Un autre article sur le même sujet da            ns El Watan. La correspondante à Rome du journal dénonce le « chauvinisme italien sur l’affaire et prend parti pour…le chauvinisme français. Décidément, l’identité de nos franco-algériens est totalement brouillée.

A ce sujet, une anecdote de Hussein ( un émigré sympa qui vient de revenir au sujet des gens d’Hydra  ( quartier chic  où il y a une forte densité d’algéro français ): pendant les évènements d’Octobre 88, la tchi tchi d’Hydra s’est cotisée pour acheter un bus et le brûler pour faire comme les jeunes des quartiers populaires ».

  

Israël a attaqué le Liban, bombardé l’aéroport international et des quartiers du Sud Liban à la suite de  la prise par le Hezbollah de deux soldats israéliens. Le Hezbollah propose de les échanger contre les prisonniers libanais en Israël. Israël et Bush parlent de terrorisme. Apparemment seule Israël a le droit d’avoir des prisonniers.

Bush vient de parler à ce sujet: »Israël a le droit de se défendre ». Il voulait probablement dire d’attaquer. Le pétrole du coup est monté à plus de 76 $.

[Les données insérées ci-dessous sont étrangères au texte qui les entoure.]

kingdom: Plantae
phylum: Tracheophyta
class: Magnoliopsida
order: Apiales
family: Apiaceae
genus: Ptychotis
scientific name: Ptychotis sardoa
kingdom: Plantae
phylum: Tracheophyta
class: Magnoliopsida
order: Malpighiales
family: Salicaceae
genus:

Les Israéliens sont devenus fous d’arrogance. Il font une grave erreur en étendant la guerre au Liban.

Bush, lui, a l’air de mettre les USA totalement aux ordres d’Israël.  Là aussi, c’est une erreur.

  

Réflexions:

- c’est drôle comme un homme vivant, bouge occupe beaucoup de place; on est toujours stupéfait de voir la place si petite dont il a besoin dans une tombe.

- en Algérie, la résistance n’a pas remporté une victoire militaire mais une victoire morale contre la France. La preuve, un résistant algérien peut aller en France sans que cela choque les Français. L’inverse n’est pas vrai pour les français qui ont participé à la guerre en Algérie.

  

  

Vendredi 14 juillet 2006

  

Cette impression de vie ratée qui se déclenche à certains moments, surtout le soir, avant de dormir. Le déclencheur: parfois ce livre que je n’ai pas écrit sur la question nationale dans les années 90. J’y prévoyais que les seuls PC qui resteraient seraient ceux qui avaient guidé la résolution de la question nationale: la Chine, le Vietnam, Cuba . Cela s’est vérifié: la Chine. Tout ce que je n’ai pas écrit, à temps. Aurais-je la force de le faire. On retarde, on retarde, sans penser que les forces vont décliner et qu’on ne pourra le faire comme on l’aurait fait alors.

Et puis soudainement, ces derniers jours une grande découverte qui m’a apaisé. Où l’ai je faite? Je crois dans la voiture. Je pensais à Y.., à cette chance immense de notre amour. Et puis aussi, en plus profond, ces découvertes où Z.. a joué le rôle de catalyseur sans s’en rendre compte. C’était, je crois, sur la question de l’absurdité des regrets. Mais en plus profond. Pas la discussion classique. A peu près cela: Tout s’enchaîne, tout s’emboîte. On ne peut séparer ce qu’il y a eu de bien, de ce qui ne l’a pas été. L’un suppose l’autre.. L’absurdité des regrets, des « Si j’avais fait cela ». Les gens se torturent et pour rien.